I was close to walking out of “Good Boys,” the raunchy supposed comedy about a trio of twelve year old friends. Trapped in the theater made me restless because it didn’t take long to realize how sloppy, indifferent, unfunny, and charmless the film is. It has such a low energy that anything, even strenuous housework, sounds better than being forced to watch the majority of this film. The only things that saved this movie for me are the fun 80s themed musical number and the thoughtful message about growing up and apart, but both came far too late.
Focusing on raunchy situations rather than inspired gags, the film tells the very loose story of best buddies Max (Jacob Tremblay), Thor (Brady Noon), and Lucas (Keith L. Williams) and their quest to make it to a tween kissing party. A series of dumb misadventures befall them along the way, from destroying an expensive drone to skipping school to stealing illegal drugs to running from two determined older girls (Molly Gordon, Midori Francis), but nothing is interesting enough to carry an entire story. The film isn’t offensive, at least to me, but having kids spew profanity is not an acceptable substitute for humor.
Just when you think a scene is going to be good, like an encounter with an internet pervert or a run-in with a cop at a convenience store, the potentially funny situation is squandered and left laugh-free. It’s apathetic, lazy, and frankly inexcusable when you consider the talent that had a hand in creating this movie.
Even worse is that the characters are little jerks, three boys I had zero interest in. I didn’t care about them, didn’t believe their friendship, and had such a disconnect that I would’ve been just fine not knowing how their story ultimately came to an end. I hate to criticize child actors, but there’s nothing else to call the performances other than dreadful. The overacting and stiff line reading is super distracting, and it truly feels like amateur hour. Maybe these kids will have a future in the film industry, but this will not be one of the better projects to paste in their resume.

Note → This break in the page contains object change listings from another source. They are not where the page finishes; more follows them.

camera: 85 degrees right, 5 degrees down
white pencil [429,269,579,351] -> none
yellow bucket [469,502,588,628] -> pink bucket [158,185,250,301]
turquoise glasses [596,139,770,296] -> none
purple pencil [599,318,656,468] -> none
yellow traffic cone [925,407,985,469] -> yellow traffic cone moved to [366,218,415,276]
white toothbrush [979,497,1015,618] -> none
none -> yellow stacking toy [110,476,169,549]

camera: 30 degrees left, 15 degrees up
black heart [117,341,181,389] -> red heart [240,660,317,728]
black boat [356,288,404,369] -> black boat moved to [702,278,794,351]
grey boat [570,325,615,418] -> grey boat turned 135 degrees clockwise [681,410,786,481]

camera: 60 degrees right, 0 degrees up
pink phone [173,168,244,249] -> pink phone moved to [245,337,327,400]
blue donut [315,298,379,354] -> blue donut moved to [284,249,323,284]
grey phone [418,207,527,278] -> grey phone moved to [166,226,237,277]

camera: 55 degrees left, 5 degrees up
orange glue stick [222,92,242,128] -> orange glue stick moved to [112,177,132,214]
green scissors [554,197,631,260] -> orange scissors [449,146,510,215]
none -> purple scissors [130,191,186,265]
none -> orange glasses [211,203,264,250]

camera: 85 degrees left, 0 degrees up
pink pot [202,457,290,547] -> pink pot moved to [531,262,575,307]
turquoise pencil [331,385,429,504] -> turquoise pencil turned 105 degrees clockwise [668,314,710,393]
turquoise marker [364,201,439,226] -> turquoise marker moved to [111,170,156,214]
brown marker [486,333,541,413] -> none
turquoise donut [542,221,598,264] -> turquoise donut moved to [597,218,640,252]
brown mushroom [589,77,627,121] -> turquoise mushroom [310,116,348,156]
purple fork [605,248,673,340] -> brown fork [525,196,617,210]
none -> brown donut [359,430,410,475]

My mantra is that nothing is worse than an unfunny comedy, and “Good Boys” is one of the most painful, strained excuses for one that I’ve seen in years. When there are just one or two genuine laugh-worthy moments, you know it’s a colossal dud. The folks both in front of and behind the camera didn’t care enough to work hard at making audiences chuckle so in turn, audiences shouldn’t care enough to shell out good money to watch it.